» **Selected extract**:
****

Gorllwyn circuit, Elan Valley Walk

Author - Paul Gasson

Length - 6.8 miles / 11 km

Ascent - 1430 feet / 433 metres

Grade - easy/mod

Start - OS grid reference SN901616
Lat 52.241579 + Long -3.6109648
Postcode LD6 5HF (approx. location only)

This walk explores the wild and remote plateau above the Elan Valley in Mid Wales. It is a walk for the lover of solitude and huge skies, and demands good navigational skills, being virtually devoid of paths in what has been referred to as the Green Desert of Wales, with considerable justification.

The Elan Valley dams, just outside the old town of Rhayader, were built between 1893 and 1952 to provide drinking water to Birmingham, which they do by a series of buried aqueducts some 126 Km. long, ensuring that the water reaches the treatment works in Birmingham entirely by gravity. At the time of it's construction the works were described as the 8th.Wonder of the World, and amongst the greatest civil engineering achievements in the UK. If the weather at the time of your visit precludes tackling this walk, a tour of the dams by car or mountain bike will provide a fascinating alternative, with many low level walks available.

****

» **Dataset extract**:

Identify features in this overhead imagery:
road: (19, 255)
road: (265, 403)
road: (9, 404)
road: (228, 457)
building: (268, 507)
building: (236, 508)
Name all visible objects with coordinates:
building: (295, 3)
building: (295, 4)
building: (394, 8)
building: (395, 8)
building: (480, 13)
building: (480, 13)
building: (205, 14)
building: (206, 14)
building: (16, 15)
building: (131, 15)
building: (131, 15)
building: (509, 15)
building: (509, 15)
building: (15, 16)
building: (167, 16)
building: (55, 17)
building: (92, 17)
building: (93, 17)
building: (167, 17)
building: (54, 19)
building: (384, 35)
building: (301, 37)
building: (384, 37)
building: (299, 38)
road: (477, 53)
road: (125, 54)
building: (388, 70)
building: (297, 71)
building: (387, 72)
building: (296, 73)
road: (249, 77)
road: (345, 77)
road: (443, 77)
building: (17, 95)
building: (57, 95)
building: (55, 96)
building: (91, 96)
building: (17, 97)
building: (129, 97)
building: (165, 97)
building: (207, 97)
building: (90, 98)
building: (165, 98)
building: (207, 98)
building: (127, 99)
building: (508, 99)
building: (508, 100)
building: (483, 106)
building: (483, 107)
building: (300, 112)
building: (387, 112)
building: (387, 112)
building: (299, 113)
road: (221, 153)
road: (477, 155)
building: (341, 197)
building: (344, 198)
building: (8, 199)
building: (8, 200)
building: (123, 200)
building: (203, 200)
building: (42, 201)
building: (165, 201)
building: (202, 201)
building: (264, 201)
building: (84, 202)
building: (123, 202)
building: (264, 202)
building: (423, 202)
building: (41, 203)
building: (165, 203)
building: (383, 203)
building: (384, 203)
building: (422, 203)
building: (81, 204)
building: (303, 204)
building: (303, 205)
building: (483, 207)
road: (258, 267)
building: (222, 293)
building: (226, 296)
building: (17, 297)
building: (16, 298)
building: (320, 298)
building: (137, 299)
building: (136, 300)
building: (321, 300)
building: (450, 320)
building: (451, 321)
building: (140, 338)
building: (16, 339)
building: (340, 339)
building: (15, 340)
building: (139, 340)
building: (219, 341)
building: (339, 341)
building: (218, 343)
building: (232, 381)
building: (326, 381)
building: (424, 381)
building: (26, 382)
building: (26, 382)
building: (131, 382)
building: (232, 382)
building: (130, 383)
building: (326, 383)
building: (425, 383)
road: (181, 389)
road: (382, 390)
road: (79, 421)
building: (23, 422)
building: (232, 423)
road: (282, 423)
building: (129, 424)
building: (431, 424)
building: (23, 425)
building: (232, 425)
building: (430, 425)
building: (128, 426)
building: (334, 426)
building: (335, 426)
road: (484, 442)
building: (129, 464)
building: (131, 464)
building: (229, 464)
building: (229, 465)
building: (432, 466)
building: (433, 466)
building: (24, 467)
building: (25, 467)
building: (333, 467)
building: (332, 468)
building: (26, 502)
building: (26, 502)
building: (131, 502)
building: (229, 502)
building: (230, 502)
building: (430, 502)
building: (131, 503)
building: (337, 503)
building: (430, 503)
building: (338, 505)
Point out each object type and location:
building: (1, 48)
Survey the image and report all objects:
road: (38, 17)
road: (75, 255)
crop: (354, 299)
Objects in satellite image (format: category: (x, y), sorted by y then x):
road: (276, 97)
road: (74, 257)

****

» **Short task 1**: Translate this sentence from the walk description into Spanish: "This walk explores the wild and remote plateau above the Elan Valley in Mid Wales."
» **Short task 2**: Reproduce the walk description word for word, between "This walk explores" and "with considerable justification.", inclusive.
» **Short task 3**:
Answer these questions from the walk description:
(a) How long is the walk in kilometers?
(b) Between which years were the Elan Valley dams built?
(c) Which city do the dams supply with drinking water?
The records play no part in what is asked here.

» **Expected output 1**: Esta caminata recorre la meseta agreste y remota que se alza sobre el valle de Elan, en el centro de Gales.

» **Expected output 2**:
This walk explores the wild and remote plateau above the Elan Valley in Mid Wales. It is a walk for the lover of solitude and huge skies, and demands good navigational skills, being virtually devoid of paths in what has been referred to as the Green Desert of Wales, with considerable justification.

» **Expected output 3**:
(a) 11 km
(b) 1893 and 1952
(c) Birmingham